PROJECT SUMMARY Global histone deacetylation is linked to many types of cancer and is controlled by histone deacetylases (HDACs). Although HDAC inhibitors are widely used in cancer treatment, their activity does not target specific HDAC isoforms nor specific genes and therefore results in significant side effects for patients. Thus, there is a pressing need to target HDAC activity in a highly precise, gene-specific manner to develop safer and more effective treatments.
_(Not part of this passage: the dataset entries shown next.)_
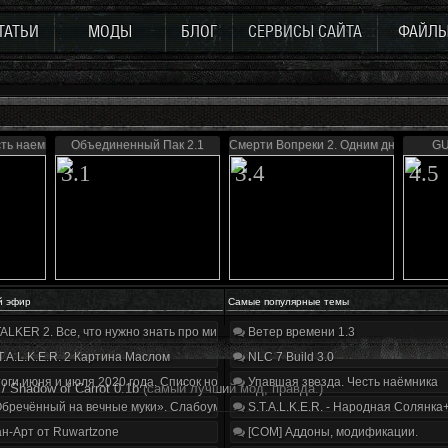
ТАТЬИ
МОДЫ
БЛОГ
СЕРВИСЫ САЙТА
ФАЙЛ
сть наемника
Объединенный Пак 2.1
Смерти Вопреки 2. Одним днем живу
GU
3.1
3.4
4.5
й эфир
Самые популярные темы
ALKER 2. Все, что нужно знать про мир, геймплей и сюжет | Разбор трейлера
Ветер времени 1.3
T.A.L.K.E.R. 2 Картина Маслом
NLC 7 Build 3.0
оги июня и июля 2020 года. Список нововведений
Упавшая звезда. Честь наёмника
/ Shadow of Carrot 0.1b
(самый лучший мод, правда.)
бречённый на вечные муки». Слабоумие и отвага
S.T.A.L.K.E.R. - Народная Солянка
н-Арт от Ruwartzone
[COM] Аддоны, модификации.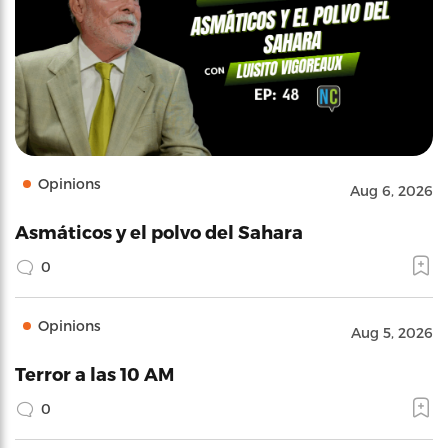
Opinions
Aug 6, 2026
Asmáticos y el polvo del Sahara
0
Opinions
Aug 5, 2026
Terror a las 10 AM
0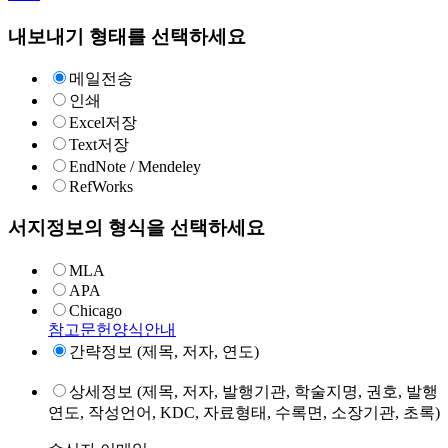
내보내기 형태를 선택하세요
메일전송
인쇄
Excel저장
Text저장
EndNote / Mendeley
RefWorks
서지정보의 형식을 선택하세요
MLA
APA
Chicago
참고문헌양식안내
간략정보 (제목, 저자, 연도)
상세정보 (제목, 저자, 발행기관, 학술지명, 권호, 발행
연도, 작성언어, KDC, 자료형태, 수록면, 소장기관, 초록)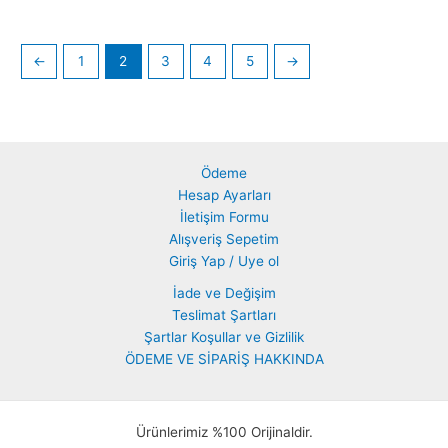
←
1
2
3
4
5
→
Ödeme
Hesap Ayarları
İletişim Formu
Alışveriş Sepetim
Giriş Yap / Uye ol
İade ve Değişim
Teslimat Şartları
Şartlar Koşullar ve Gizlilik
ÖDEME VE SİPARİŞ HAKKINDA
Ürünlerimiz %100 Orijinaldir.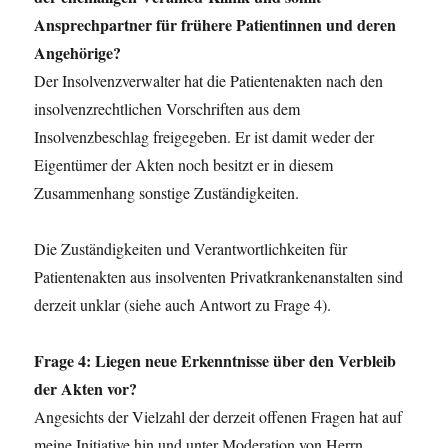
Ansprechpartner für frühere Patientinnen und deren
Angehörige?
Der Insolvenzverwalter hat die Patientenakten nach den
insolvenzrechtlichen Vorschriften aus dem
Insolvenzbeschlag freigegeben. Er ist damit weder der
Eigentümer der Akten noch besitzt er in diesem
Zusammenhang sonstige Zuständigkeiten.
Die Zuständigkeiten und Verantwortlichkeiten für
Patientenakten aus insolventen Privatkrankenanstalten sind
derzeit unklar (siehe auch Antwort zu Frage 4).
Frage 4: Liegen neue Erkenntnisse über den Verbleib
der Akten vor?
Angesichts der Vielzahl der derzeit offenen Fragen hat auf
meine Initiative hin und unter Moderation von Herrn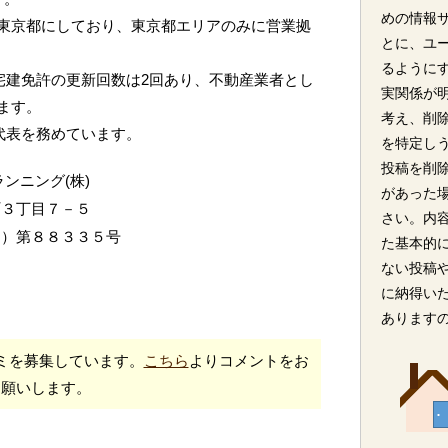
めの情報
東京都にしており、東京都エリアのみに営業拠
とに、ユ
るように
宅建免許の更新回数は2回あり、不動産業者とし
実関係が
ます。
考え、削
が代表を務めています。
を特定し
投稿を削
ンニング(株)
があった
町３丁目７－５
さい。内
２）第８８３３５号
た基本的
ない投稿
に納得い
あります
ミを募集しています。
こちら
よりコメントをお
願いします。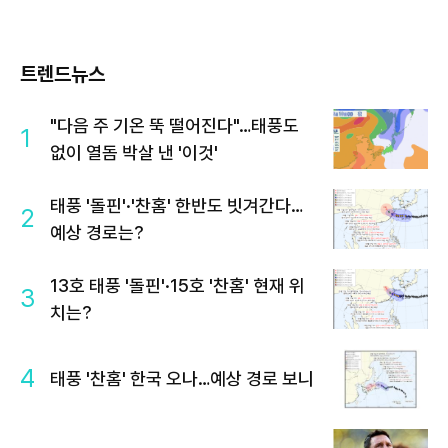
트렌드뉴스
"다음 주 기온 뚝 떨어진다"…태풍도
1
없이 열돔 박살 낸 '이것'
태풍 '돌핀'·'찬홈' 한반도 빗겨간다…
2
예상 경로는?
13호 태풍 '돌핀'·15호 '찬홈' 현재 위
3
치는?
4
태풍 '찬홈' 한국 오나…예상 경로 보니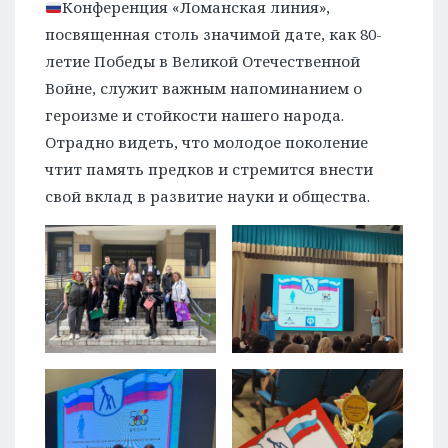
Конференция «Ломанская линия»,
посвященная столь значимой дате, как 80-
летие Победы в Великой Отечественной
Войне, служит важным напоминанием о
героизме и стойкости нашего народа.
Отрадно видеть, что молодое поколение
чтит память предков и стремится внести
свой вклад в развитие науки и общества.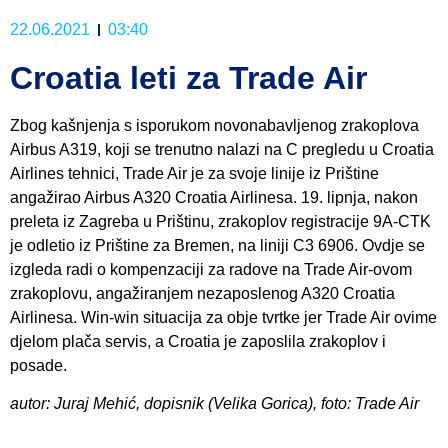
22.06.2021
03:40
Croatia leti za Trade Air
Zbog kašnjenja s isporukom novonabavljenog zrakoplova
Airbus A319, koji se trenutno nalazi na C pregledu u Croatia
Airlines tehnici, Trade Air je za svoje linije iz Prištine
angažirao Airbus A320 Croatia Airlinesa. 19. lipnja, nakon
preleta iz Zagreba u Prištinu, zrakoplov registracije 9A-CTK
je odletio iz Prištine za Bremen, na liniji C3 6906. Ovdje se
izgleda radi o kompenzaciji za radove na Trade Air-ovom
zrakoplovu, angažiranjem nezaposlenog A320 Croatia
Airlinesa. Win-win situacija za obje tvrtke jer Trade Air ovime
djelom plača servis, a Croatia je zaposlila zrakoplov i
posade.
autor: Juraj Mehić, dopisnik (Velika Gorica), foto: Trade Air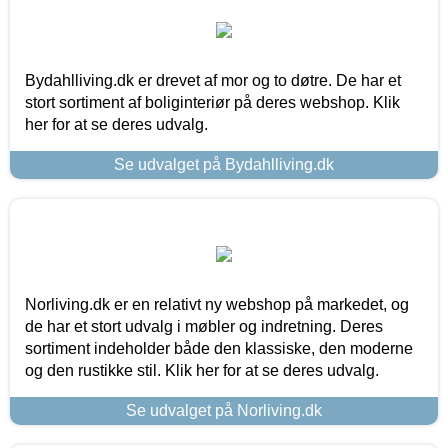
Bydahlliving.dk er drevet af mor og to døtre. De har et
stort sortiment af boliginteriør på deres webshop. Klik
her for at se deres udvalg.
Se udvalget på Bydahlliving.dk
Norliving.dk er en relativt ny webshop på markedet, og
de har et stort udvalg i møbler og indretning. Deres
sortiment indeholder både den klassiske, den moderne
og den rustikke stil. Klik her for at se deres udvalg.
Se udvalget på Norliving.dk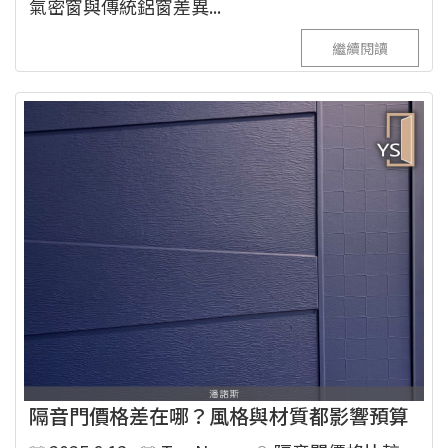
氣密窗與傳統鋁窗差異...
繼續閱讀
隔音門價格差在哪？風格與材質都影響預算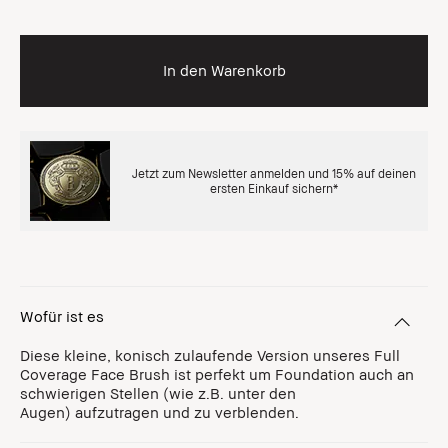
In den Warenkorb
Jetzt zum Newsletter anmelden und 15% auf deinen
ersten Einkauf sichern*
Wofür ist es
Diese kleine, konisch zulaufende Version unseres Full
Coverage Face Brush ist perfekt um Foundation auch an
schwierigen Stellen (wie z.B. unter den
Augen) aufzutragen und zu verblenden.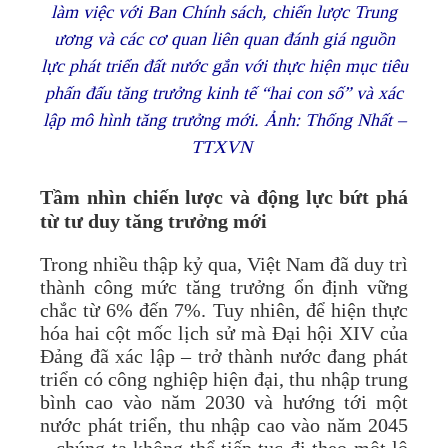
làm việc với Ban Chính sách, chiến lược Trung
ương và các cơ quan liên quan đánh giá nguồn
lực phát triển đất nước gắn với thực hiện mục tiêu
phấn đấu tăng trưởng kinh tế “hai con số” và xác
lập mô hình tăng trưởng mới. Ảnh: Thống Nhất –
TTXVN
Tầm nhìn chiến lược và động lực bứt phá
từ tư duy tăng trưởng mới
Trong nhiều thập kỷ qua, Việt Nam đã duy trì
thành công mức tăng trưởng ổn định vững
chắc từ 6% đến 7%. Tuy nhiên, để hiện thực
hóa hai cột mốc lịch sử mà Đại hội XIV của
Đảng đã xác lập – trở thành nước đang phát
triển có công nghiệp hiện đại, thu nhập trung
bình cao vào năm 2030 và hướng tới một
nước phát triển, thu nhập cao vào năm 2045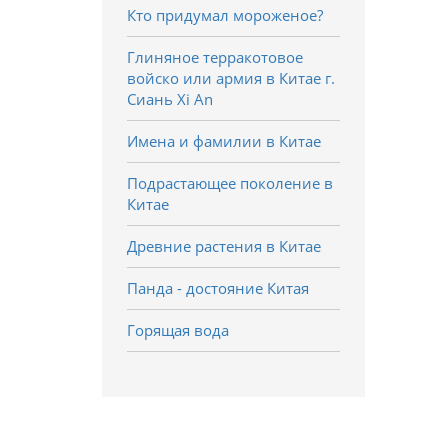
Кто придумал мороженое?
Глиняное терракотовое
войско или армия в Китае г.
Сиань Xi An
Имена и фамилии в Китае
Подрастающее поколение в
Китае
Древние растения в Китае
Панда - достояние Китая
Горящая вода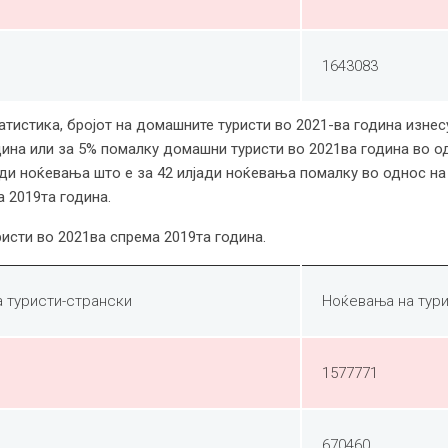
1643083
истика, бројот на домашните туристи во 2021-ва година изнесу
дина или за 5% помалку домашни туристи во 2021ва година во од
јади ноќевања што е за 42 илјади ноќевања помалку во однос н
 2019та година.
исти во 2021ва спрема 2019та година.
 туристи-странски
Ноќевања на тур
1577771
670460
The overall objective of this proposal is to understand how HDACs are recruited to specific genome regions. Because HDACs do not possess intrinsic DNA binding activity, they are thought to be recruited to chromatin through interactions with DNA binding proteins, though this mechanism has not been fully explored. Recently, our lab and others identified that the SHARP RNA-binding protein directly interacts with the Xist long noncoding RNA (lncRNA) to specifically recruit HDAC3 to the future inactive X chromosome (Xi). In this way, the Xist-SHARP/SMRT/HDAC3 repressive complex deacetylates histones and silences gene expression on the Xi. Our lab has also demonstrated that SHARP localizes to many nuclear sites (beyond the Xi) in an RNA-dependent manner, raising the question of which additional RNAs recruit it (along with HDAC3) and to what specific genomic locations. Notably, nearly all human HDACs associate within multi-protein complexes containing SHARP and other RNA-binding proteins, suggesting that this mechanism of RNA-guidance may extend beyond SHARP and Xist. I hypothesize that HDAC complexes are recruited by RNAs to achieve specificity to their various regulatory targets throughout the nucleus. First, I will determine which SHARP-RNA interactions are functionally important by genetically perturbing the SHARP binding sites of candidate RNAs. I will then measure effects on gene expression and if HDAC3 activity is required for these effects (Aim 1). Second, I will comprehensively identify RNA-binding proteins associated with other cancer-associated HDACs and define their in vivo RNA binding sites. I will then determine which protein-bound candidate RNAs from this screen are regulated in an HDAC-dependent manner (Aim 2). The proposed research has the potential to transform our understanding of RNAs and RNA- binding proteins as central regulators in organizing chromatin modifications by HDACs in both normal and cancerous cell states.

项目总结 全局性组蛋白去乙酰化与多种癌症有关，并受组蛋白去乙酰化酶控制 (HDAC)。尽管HDAC抑制剂被广泛用于癌症治疗，但它们的活性并不针对特定的靶点。 HDAC异构体也不是特定的基因，因此对患者会产生显著的副作用。因此，有一个 迫切需要以高度精确的、特定于基因的方式针对HDAC活动，以开发更安全和更 有效的治疗方法。这项建议的总体目标是了解如何招募人类发展委员会到具体的 基因组区域。因为HDAC不具有固有的DNA结合活性，所以它们被认为是被招募的 通过与DNA结合蛋白相互作用到染色质，尽管这一机制还没有完全被探索。 最近，我们的实验室和其他人发现，尖锐的RNA结合蛋白直接与Xist Long相互作用 非编码RNA(LncRNA)，特异性地将HDAC3招募到未来不活跃的X染色体(Xi)。通过这种方式， Xist-Sharp/SMRT/HDAC3抑制复合体去乙酰化组蛋白，沉默XI上的基因表达。 我们的实验室还证明了在RNA依赖的情况下，夏普定位于许多核部位(不包括XI)。 方式，提出了哪些额外的RNA招募它(与HDAC3一起)以及到什么特定基因组的问题 地点。值得注意是，几乎所有的人类HDAC都结合在含有Sharp和Sharp的多蛋白复合体中 其他RNA结合蛋白，表明这种RNA引导的机制可能扩展到锐化和 希斯特。 我假设HDAC复合体是由RNA招募的，以实现对其各种调控的特异性 整个原子核的目标。首先，我将确定哪些尖锐的RNA相互作用在功能上是重要的 通过基因扰乱候选RNA的尖锐结合位点。然后我将测量对基因的影响 表达，以及是否需要HDAC3活性来实现这些效果(目标1)。第二，我将全面识别 与其他癌症相关的HDAC相关的RNA结合蛋白，并定义它们在体内的RNA结合位点。 然后我将确定这个屏幕上的哪些蛋白质结合的候选RNA在HDAC依赖的 方式(目标2)。这项拟议的研究有可能改变我们对RNA和RNA的理解。 结合蛋白在正常和高密度脂蛋白细胞染色质修饰中的中枢调节作用 癌细胞状态。